◆ SOURCE DOCUMENT
>>>>>
After these instructional materials were ready, teachers assigned students to mixed ability home teams of 3 to 5 students. Each team member was also assigned to one expert group. One or two persons assumed leadership roles on the teams. Sometimes co-experts on a team were assigned by pairing an academically low achieving and/or unmotivated student with a higher achieving student.
The educators at Houston-Clear Lake recommend either assigning chapter reading as homework or dropping reading as an assignment altogether. Valuable class time was not regarded as being effectively used for textbook reading. Teachers report that class activities are structured to ensure student participation and to provide indepth work with the text material. As a result, those students who did not read the text on their own still learned the material.
Classes generally used the following teaching sequence:
1. Teacher introduces the unit (10-30 minutes).
2. Teacher assigns topics and passes out expert sheets (5-10 minutes).
3. Students meet in expert groups and learn assigned material (30-50 minutes).
4. Student experts report to home teams and teach their topicds (30-50 minutes).
5. Teacher synthesizes the unit material for the class (15-30 minutes).
6. Home teams conduct lab activities when appropriate (30-50 minutes).
7. Home teams use focus study items to review for test (15-30 minutes).
8. Teacher conducts whole class review (15-30 minutes).
<<<<<
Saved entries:
>>>>>
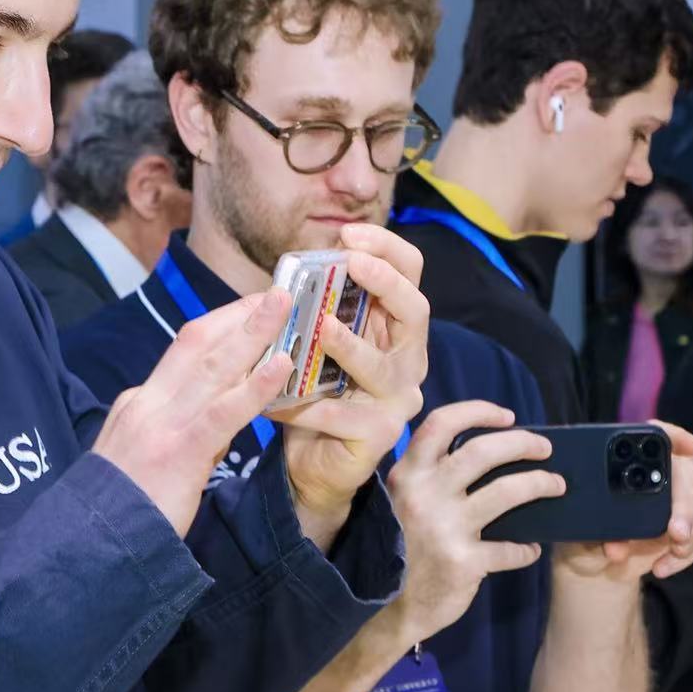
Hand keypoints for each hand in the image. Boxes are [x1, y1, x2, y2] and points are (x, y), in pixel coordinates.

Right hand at [94, 289, 291, 536]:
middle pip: (197, 344)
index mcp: (139, 404)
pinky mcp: (178, 453)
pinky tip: (282, 366)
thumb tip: (209, 418)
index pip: (184, 352)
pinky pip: (223, 412)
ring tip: (284, 305)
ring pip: (213, 366)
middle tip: (276, 291)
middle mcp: (148, 403)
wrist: (86, 545)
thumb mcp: (137, 458)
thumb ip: (170, 431)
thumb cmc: (118, 510)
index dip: (222, 326)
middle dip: (238, 314)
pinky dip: (255, 385)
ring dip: (253, 331)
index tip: (251, 309)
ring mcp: (161, 425)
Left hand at [267, 225, 428, 548]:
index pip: (410, 273)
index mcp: (394, 327)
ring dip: (349, 344)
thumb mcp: (318, 340)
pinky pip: (345, 416)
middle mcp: (407, 359)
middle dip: (385, 282)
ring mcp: (398, 399)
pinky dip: (308, 406)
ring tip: (319, 327)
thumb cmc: (316, 390)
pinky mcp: (379, 435)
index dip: (386, 246)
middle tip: (350, 263)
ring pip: (383, 366)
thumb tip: (294, 266)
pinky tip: (276, 401)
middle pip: (416, 310)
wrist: (313, 460)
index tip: (348, 231)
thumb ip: (318, 305)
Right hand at [379, 402, 561, 644]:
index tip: (507, 416)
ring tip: (556, 486)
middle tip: (544, 449)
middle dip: (522, 444)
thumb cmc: (400, 548)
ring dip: (540, 484)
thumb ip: (428, 478)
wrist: (384, 609)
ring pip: (507, 491)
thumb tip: (485, 454)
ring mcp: (444, 527)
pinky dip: (527, 548)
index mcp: (407, 474)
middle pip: (483, 451)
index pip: (442, 424)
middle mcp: (423, 494)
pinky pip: (510, 548)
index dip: (479, 411)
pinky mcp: (463, 562)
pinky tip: (531, 549)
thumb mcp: (399, 502)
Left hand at [554, 421, 692, 583]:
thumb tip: (615, 547)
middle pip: (687, 473)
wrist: (594, 561)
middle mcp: (660, 473)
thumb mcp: (584, 536)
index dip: (677, 436)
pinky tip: (663, 567)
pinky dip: (690, 552)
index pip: (657, 436)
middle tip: (676, 533)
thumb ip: (598, 537)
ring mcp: (679, 495)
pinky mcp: (690, 520)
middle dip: (686, 504)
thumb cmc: (585, 537)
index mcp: (629, 463)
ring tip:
<<<<<
◆ REQUIRED WORK
Copy the passage on team-based teaching from "The educators at" up to and including "material (30-50 minutes).", and switch "homework" to "independent work".

◆ RESULT OF THIS EXERCISE
The educators at Houston-Clear Lake recommend either assigning chapter reading as independent work or dropping reading as an assignment altogether. Valuable class time was not regarded as being effectively used for textbook reading. Teachers report that class activities are structured to ensure student participation and to provide indepth work with the text material. As a result, those students who did not read the text on their own still learned the material.
Classes generally used the following teaching sequence:
1. Teacher introduces the unit (10-30 minutes).
2. Teacher assigns topics and passes out expert sheets (5-10 minutes).
3. Students meet in expert groups and learn assigned material (30-50 minutes).